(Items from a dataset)
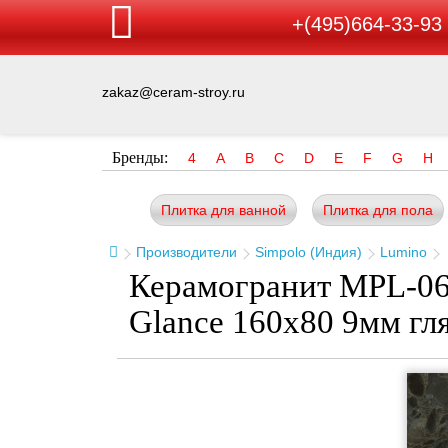
+(495)664-33-93
zakaz@ceram-stroy.ru
Бренды:
4
A
B
C
D
E
F
G
H
Плитка для ванной
Плитка для пола
Производители
Simpolo (Индия)
Lumino
Керамогранит MPL-06
Glance 160x80 9мм гл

■ Work instructions ■
Retype all of the text lines in the data above exactly as they appear, leaving the pictures out of your answer.

■ Response below ■
+(495)664-33-93
zakaz@ceram-stroy.ru
Бренды:
4
A
B
C
D
E
F
G
H
Плитка для ванной
Плитка для пола
Производители
Simpolo (Индия)
Lumino
Керамогранит MPL-06
Glance 160x80 9мм гл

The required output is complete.